**WHAT NEEDS TO BE DONE**
Skip the pictures. Give all the data again exactly.

**ENTRIES SHOWN**
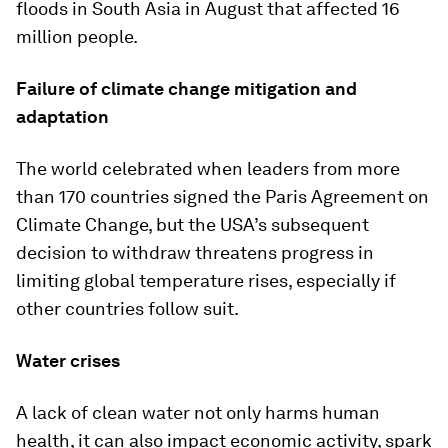
floods in South Asia in August that affected 16
million people.
Failure of climate change mitigation and
adaptation
The world celebrated when leaders from more
than 170 countries signed the Paris Agreement on
Climate Change, but the USA’s subsequent
decision to withdraw threatens progress in
limiting global temperature rises, especially if
other countries follow suit.
Water crises
A lack of clean water not only harms human
health, it can also impact economic activity, spark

**COMPLETED EXERCISE**
floods in South Asia in August that affected 16
million people.
Failure of climate change mitigation and
adaptation
The world celebrated when leaders from more
than 170 countries signed the Paris Agreement on
Climate Change, but the USA’s subsequent
decision to withdraw threatens progress in
limiting global temperature rises, especially if
other countries follow suit.
Water crises
A lack of clean water not only harms human
health, it can also impact economic activity, spark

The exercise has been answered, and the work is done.